Renovation Begins at Historic Oregon Campus

MEDFORD, Ore. — History and eco-minded construction are intersecting in east Medford, where a phased renovation is under way at Lone Pine Elementary School.

The school, which was built in the 1920s, sits on a site that has been the location of educational facilities since 1887.

Phase one of the $11.7 million overhaul, one of several remodels and expansions the school has undergone throughout its long history, included the demolition of four campus buildings.

The remaining three buildings will be retrofitted during phase two of the project, which begin this fall and includes the construction of a two-story, 22,500-square-foot classroom building; a 15,500-square-foot gymnasium and cafeteria; a remodeled school library and two remodeled classroom buildings.

“We envision a quieter, greener upper campus, taking advantage of the topography and trees to create a series of landscaped outdoor learning spaces,” says Anjail Grant, project manager with Mahlum Architects, a Seattle-based architectural firm.

The design team faced several challenges — sloping terrain, retained buildings and existing playing fields — while planning the project.

A portable acoustic wall that can be removed to accommodate up to 800 people will separate the gym/cafeteria.

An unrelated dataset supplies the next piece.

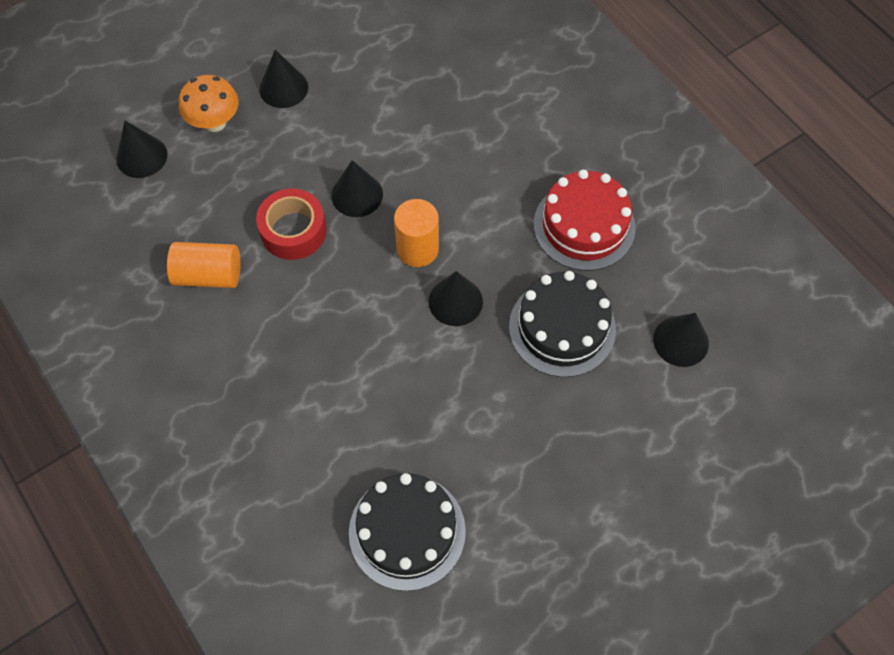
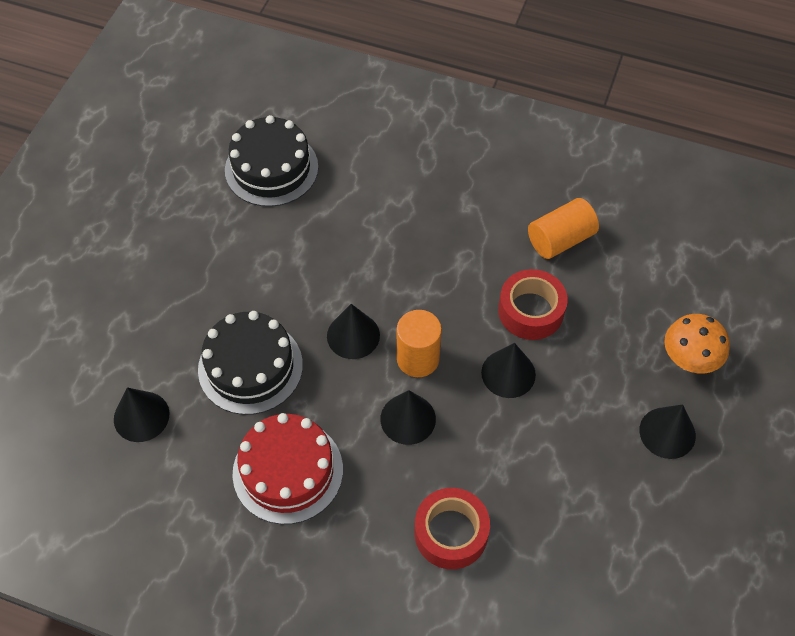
camera: 145 degrees right, 5 degrees down
black cone [116,121,167,178] -> black cone moved to [380,390,436,445]
none -> red tape [414,488,490,569]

The facility will open onto a central courtyard and amphitheater, while sports fields sit in front of the Siskiyou Mountains to the south.

“Our goal was to use the steep terrain to knit together the old and new parts of the campus into a coherent whole,” Grant says.

Green elements, such as operable windows, ventilation systems that utilize outside air, high-efficiency plumbing fixtures, natural light and infiltration planters to filter rainwater, were integrated into the project.

“There’s a strong desire for the learning environment at Lone Pine to benefit from an integrated high performance, or sustainable design,” says Mark Cork, a principal at Mahlum. “The design team has worked together to develop a building that minimizes its environmental impact and operating costs.”

The project is expected to be completed by August 2009. Adroit Construction is the builder and Architectural Design Works is the local architect working on the project.